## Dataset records
::::::
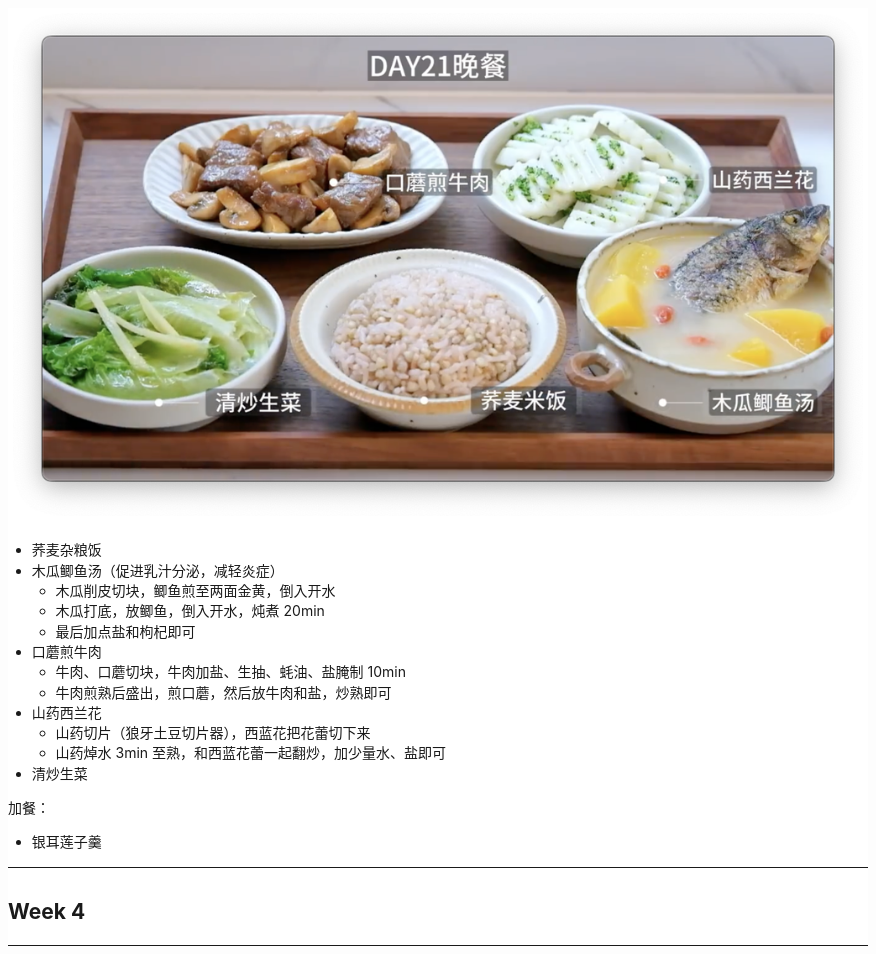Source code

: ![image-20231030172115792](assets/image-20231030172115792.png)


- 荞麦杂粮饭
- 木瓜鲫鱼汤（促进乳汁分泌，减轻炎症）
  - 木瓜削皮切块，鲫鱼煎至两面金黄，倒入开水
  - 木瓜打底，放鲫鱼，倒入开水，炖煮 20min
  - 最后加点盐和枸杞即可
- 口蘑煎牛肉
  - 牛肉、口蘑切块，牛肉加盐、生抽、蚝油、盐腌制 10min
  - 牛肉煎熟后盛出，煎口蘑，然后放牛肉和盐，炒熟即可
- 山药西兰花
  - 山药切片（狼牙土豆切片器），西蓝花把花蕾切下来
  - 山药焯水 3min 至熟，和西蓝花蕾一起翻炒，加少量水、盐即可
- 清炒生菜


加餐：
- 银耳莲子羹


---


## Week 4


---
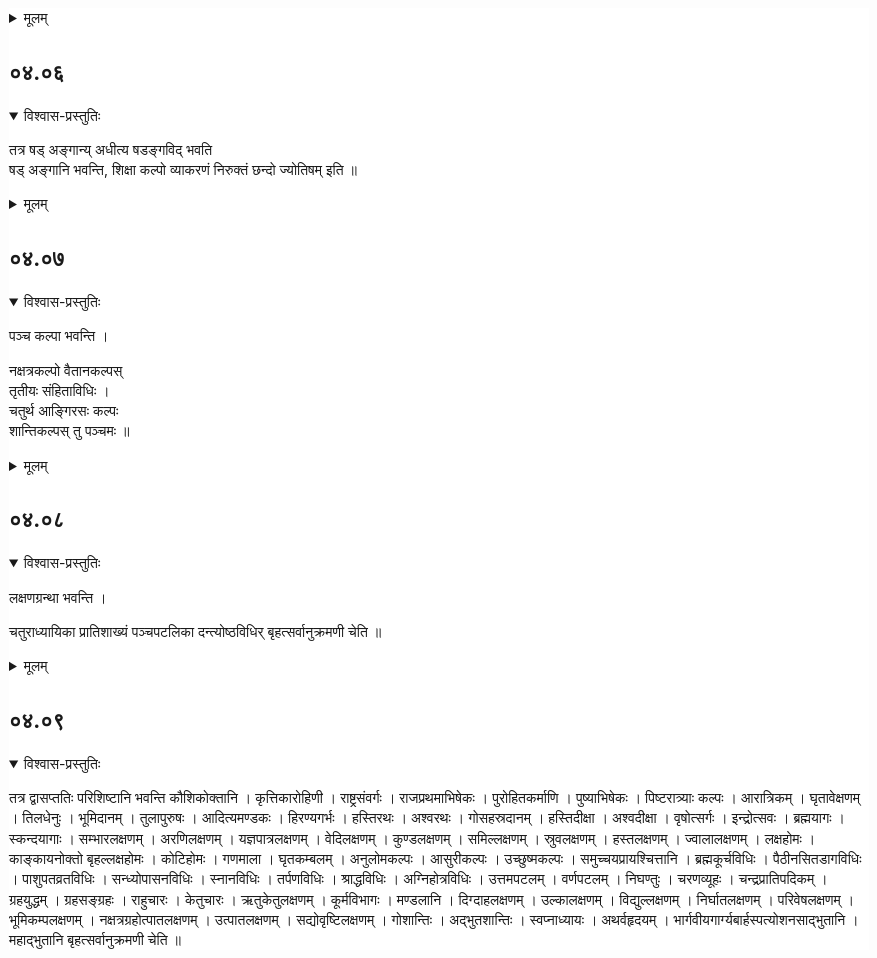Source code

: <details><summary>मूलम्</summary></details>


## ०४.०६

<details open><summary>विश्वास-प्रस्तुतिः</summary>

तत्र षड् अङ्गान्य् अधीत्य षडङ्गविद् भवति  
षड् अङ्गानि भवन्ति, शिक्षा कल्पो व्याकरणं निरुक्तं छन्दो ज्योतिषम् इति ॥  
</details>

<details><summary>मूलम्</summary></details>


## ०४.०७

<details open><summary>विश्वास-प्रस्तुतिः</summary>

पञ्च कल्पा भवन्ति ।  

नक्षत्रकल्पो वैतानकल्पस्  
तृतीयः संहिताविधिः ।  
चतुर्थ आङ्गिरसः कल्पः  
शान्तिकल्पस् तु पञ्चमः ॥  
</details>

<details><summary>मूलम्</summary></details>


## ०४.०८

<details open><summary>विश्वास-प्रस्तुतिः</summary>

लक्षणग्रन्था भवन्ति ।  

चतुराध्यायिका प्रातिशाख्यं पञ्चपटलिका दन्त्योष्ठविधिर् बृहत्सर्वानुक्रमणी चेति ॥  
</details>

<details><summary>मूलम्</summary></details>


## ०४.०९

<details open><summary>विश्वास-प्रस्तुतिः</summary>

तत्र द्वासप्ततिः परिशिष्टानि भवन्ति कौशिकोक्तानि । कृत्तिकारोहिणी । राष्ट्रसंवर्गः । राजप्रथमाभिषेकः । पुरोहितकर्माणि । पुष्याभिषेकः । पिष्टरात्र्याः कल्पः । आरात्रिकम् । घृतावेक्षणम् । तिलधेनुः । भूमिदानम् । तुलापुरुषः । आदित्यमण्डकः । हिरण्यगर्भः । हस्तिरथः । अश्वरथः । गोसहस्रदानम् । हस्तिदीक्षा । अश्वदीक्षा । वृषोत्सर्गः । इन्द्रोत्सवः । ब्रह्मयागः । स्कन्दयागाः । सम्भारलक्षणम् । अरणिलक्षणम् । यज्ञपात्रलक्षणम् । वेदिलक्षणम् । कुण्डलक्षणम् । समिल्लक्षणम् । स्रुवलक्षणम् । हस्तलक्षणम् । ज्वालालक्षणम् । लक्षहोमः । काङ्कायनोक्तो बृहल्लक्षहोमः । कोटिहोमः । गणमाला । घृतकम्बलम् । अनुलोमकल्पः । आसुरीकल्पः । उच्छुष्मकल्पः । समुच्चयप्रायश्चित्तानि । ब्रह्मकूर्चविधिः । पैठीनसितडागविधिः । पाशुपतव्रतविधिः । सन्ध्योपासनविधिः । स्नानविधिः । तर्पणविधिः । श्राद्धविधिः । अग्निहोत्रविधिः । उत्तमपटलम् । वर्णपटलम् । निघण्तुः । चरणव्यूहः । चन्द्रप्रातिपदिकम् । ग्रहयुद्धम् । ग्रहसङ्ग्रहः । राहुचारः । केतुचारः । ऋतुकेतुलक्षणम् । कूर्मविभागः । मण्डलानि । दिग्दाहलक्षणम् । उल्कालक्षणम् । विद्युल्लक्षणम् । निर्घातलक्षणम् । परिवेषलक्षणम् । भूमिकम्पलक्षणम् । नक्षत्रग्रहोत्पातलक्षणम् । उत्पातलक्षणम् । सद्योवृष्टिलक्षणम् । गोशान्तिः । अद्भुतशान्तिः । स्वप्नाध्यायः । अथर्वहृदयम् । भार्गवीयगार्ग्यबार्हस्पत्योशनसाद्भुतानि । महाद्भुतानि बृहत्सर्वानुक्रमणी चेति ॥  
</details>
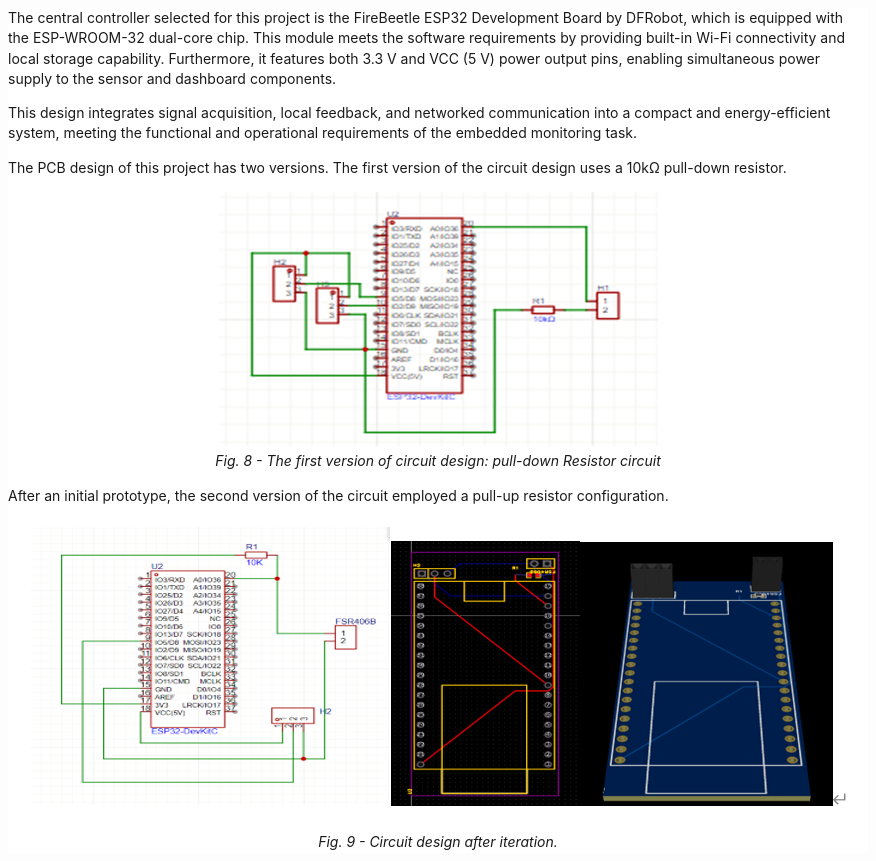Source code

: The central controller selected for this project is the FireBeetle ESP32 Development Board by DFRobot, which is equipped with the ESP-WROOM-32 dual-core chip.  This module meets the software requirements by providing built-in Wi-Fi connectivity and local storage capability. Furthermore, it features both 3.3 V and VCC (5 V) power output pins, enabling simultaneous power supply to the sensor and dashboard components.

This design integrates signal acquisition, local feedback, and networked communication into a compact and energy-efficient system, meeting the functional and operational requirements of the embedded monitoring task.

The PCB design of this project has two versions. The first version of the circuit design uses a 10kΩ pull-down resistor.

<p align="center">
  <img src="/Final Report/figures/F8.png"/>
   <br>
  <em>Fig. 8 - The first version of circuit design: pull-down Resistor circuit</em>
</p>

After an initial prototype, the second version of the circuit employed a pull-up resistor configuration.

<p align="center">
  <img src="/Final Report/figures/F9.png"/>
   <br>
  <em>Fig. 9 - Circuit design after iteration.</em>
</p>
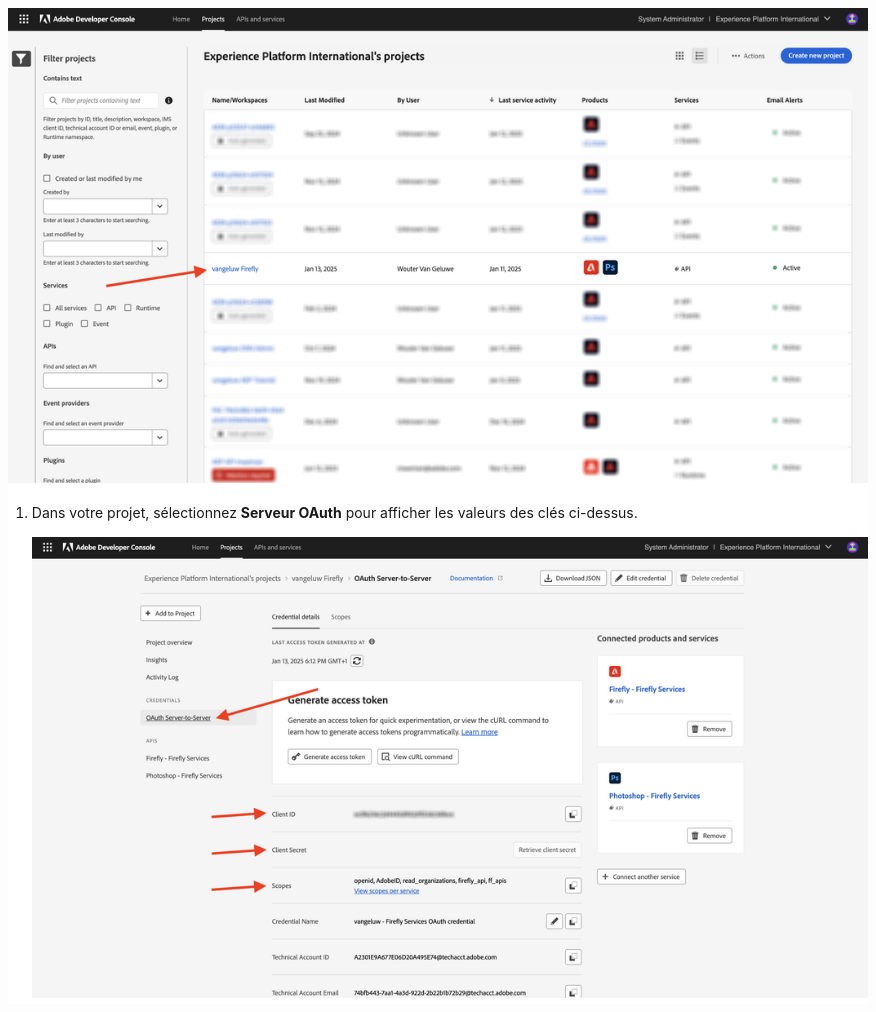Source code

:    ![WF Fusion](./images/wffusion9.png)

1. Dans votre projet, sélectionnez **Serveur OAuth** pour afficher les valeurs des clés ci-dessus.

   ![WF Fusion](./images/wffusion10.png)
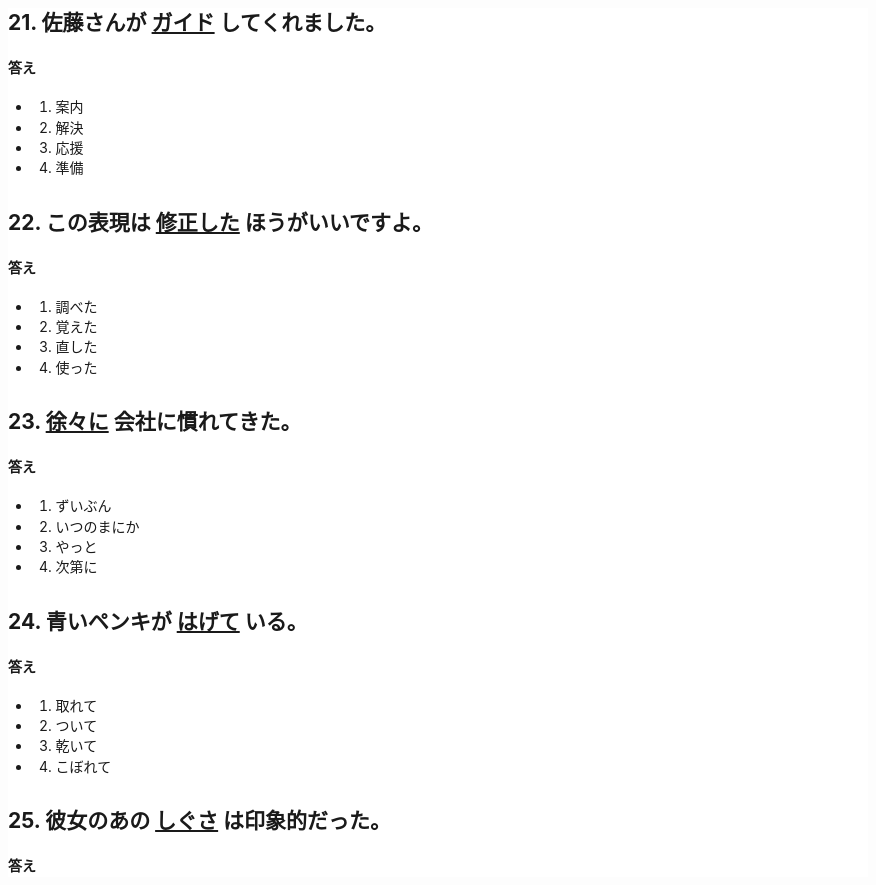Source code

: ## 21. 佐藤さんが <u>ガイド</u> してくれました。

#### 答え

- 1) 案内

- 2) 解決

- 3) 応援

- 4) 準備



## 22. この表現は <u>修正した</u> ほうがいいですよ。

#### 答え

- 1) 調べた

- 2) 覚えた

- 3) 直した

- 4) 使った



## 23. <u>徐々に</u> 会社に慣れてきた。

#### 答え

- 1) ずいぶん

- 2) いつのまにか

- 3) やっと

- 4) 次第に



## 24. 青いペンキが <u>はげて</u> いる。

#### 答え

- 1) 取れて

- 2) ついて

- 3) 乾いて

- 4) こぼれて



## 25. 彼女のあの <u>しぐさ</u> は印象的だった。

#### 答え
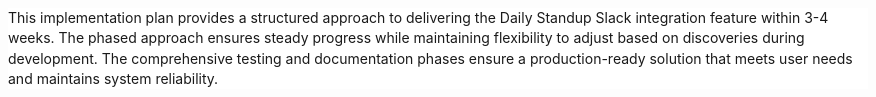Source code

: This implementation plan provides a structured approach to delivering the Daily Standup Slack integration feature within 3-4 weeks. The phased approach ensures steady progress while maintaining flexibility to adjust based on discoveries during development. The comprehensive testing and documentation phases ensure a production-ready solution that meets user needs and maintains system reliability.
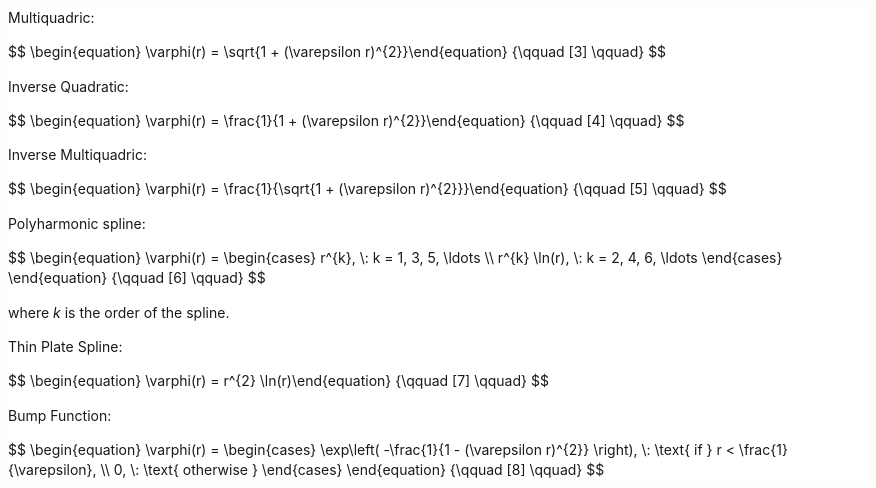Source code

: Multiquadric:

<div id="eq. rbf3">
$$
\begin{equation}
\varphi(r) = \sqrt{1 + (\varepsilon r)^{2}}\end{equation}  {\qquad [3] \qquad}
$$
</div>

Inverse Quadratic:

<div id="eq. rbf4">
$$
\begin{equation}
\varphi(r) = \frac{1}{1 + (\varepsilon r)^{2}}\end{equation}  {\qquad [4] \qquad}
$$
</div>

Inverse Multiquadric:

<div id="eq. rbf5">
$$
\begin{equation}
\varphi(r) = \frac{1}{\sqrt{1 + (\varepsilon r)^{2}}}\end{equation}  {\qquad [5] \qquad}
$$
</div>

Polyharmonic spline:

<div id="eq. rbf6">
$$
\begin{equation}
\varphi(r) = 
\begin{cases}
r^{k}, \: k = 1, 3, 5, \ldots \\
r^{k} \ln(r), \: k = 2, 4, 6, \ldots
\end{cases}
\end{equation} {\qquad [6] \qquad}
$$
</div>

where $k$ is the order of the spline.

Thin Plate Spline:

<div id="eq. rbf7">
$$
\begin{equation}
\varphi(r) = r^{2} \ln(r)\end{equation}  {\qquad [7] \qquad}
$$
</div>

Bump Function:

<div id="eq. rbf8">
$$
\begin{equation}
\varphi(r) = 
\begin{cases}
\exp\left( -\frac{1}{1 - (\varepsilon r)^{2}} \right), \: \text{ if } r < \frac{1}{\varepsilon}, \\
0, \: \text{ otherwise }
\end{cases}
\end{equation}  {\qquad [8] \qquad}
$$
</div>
::::::
## Your assignment
Count the lines in the rows above that contain the word "requirements". Reply with the number only.

## Result for this exercise
2